- Work order -
Please count the lines in the records below that include the word "priority" and report only the total.

- Information provided -
- Opening Delimiter -

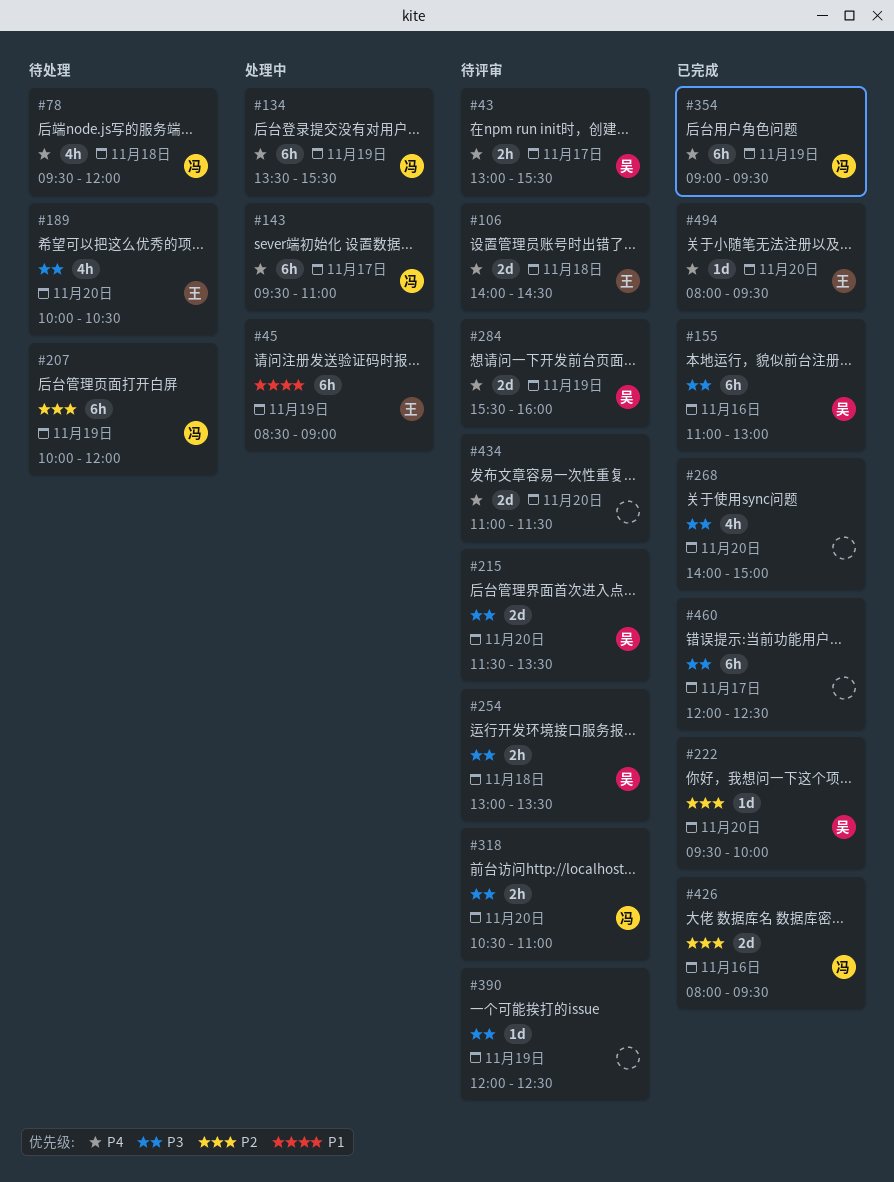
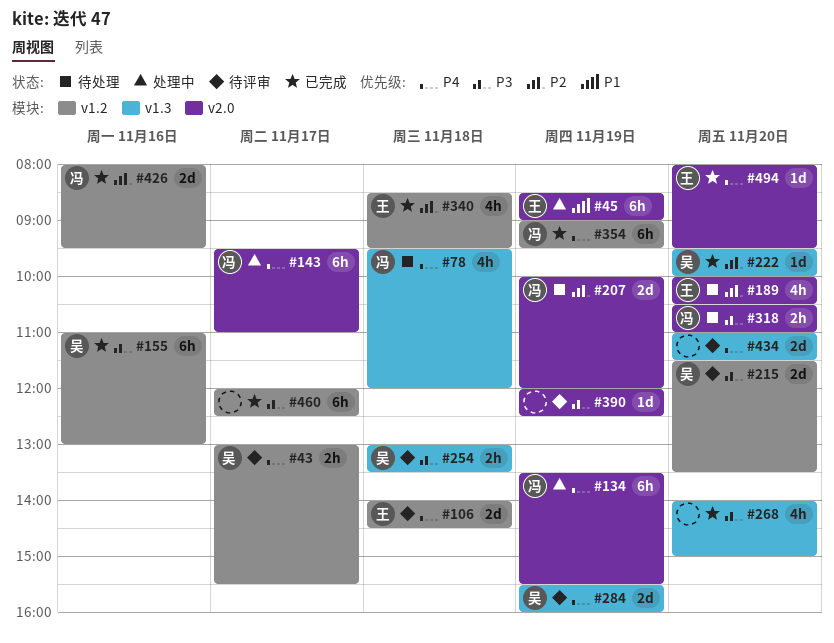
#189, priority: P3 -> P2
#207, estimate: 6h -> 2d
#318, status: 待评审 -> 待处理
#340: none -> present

- Closing Delimiter -
- Opening Delimiter -

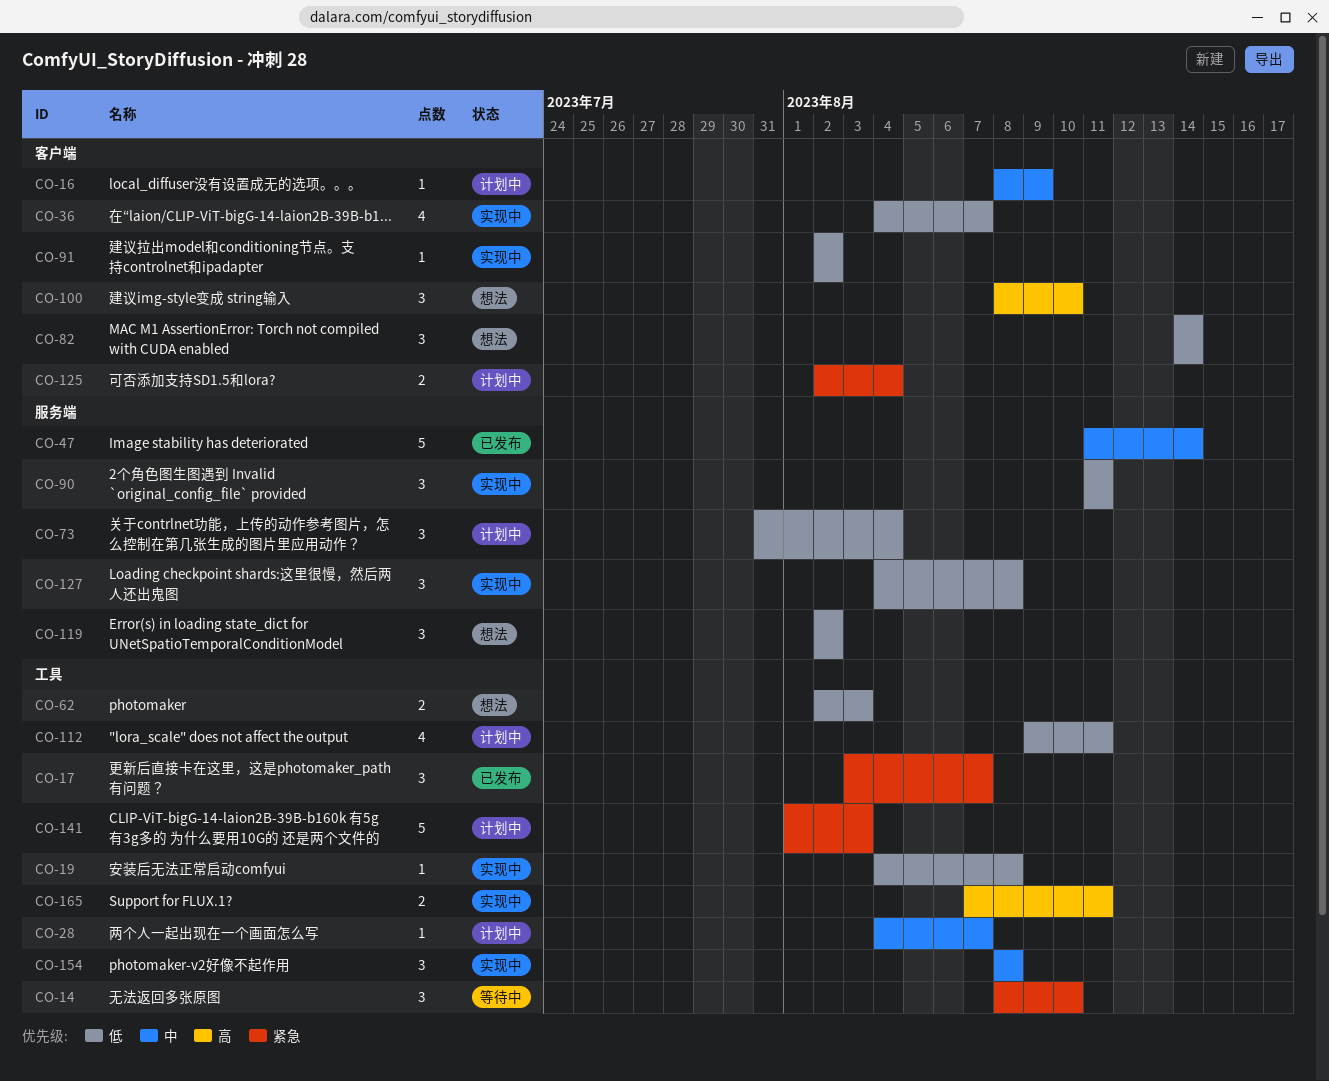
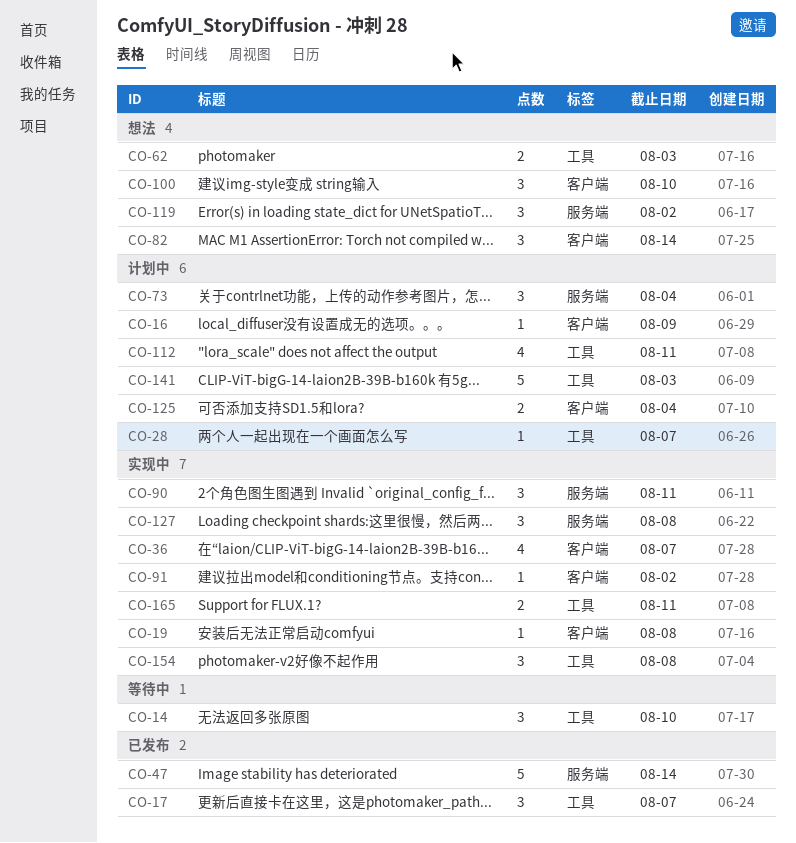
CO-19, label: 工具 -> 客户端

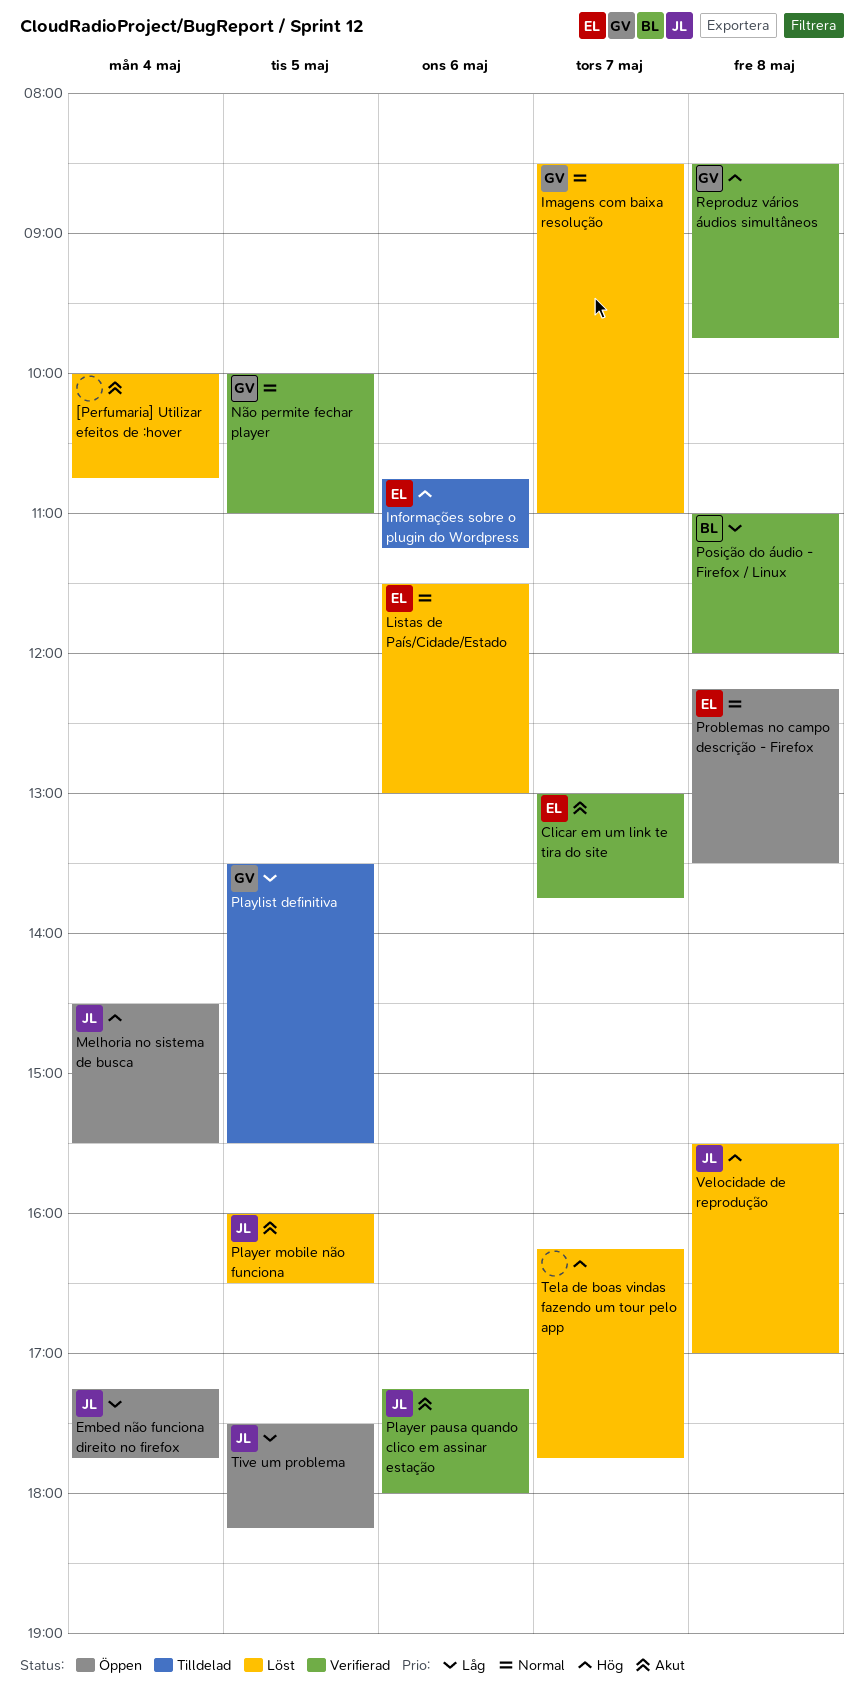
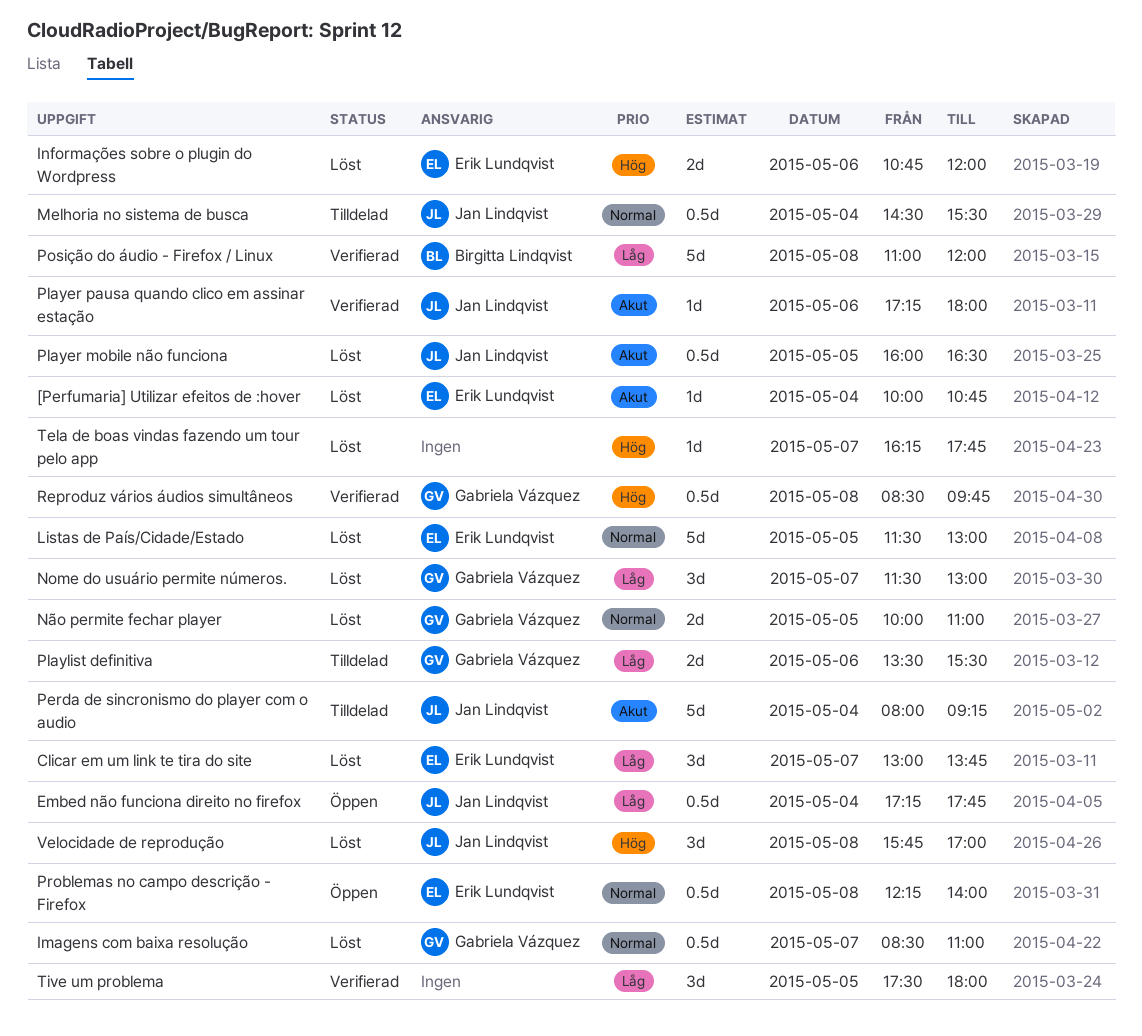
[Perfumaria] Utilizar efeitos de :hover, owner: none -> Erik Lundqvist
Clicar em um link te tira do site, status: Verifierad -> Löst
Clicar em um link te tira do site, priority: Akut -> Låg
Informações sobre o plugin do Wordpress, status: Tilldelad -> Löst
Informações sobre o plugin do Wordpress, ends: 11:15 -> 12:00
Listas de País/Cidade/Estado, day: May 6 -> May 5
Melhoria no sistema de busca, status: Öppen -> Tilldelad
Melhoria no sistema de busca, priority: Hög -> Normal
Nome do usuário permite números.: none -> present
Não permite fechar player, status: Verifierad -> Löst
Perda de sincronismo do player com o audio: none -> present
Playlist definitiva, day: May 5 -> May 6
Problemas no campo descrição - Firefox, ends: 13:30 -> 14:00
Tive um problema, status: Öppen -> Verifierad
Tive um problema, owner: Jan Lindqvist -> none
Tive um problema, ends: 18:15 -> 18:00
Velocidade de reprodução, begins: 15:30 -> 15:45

- Closing Delimiter -

- Written answer -
3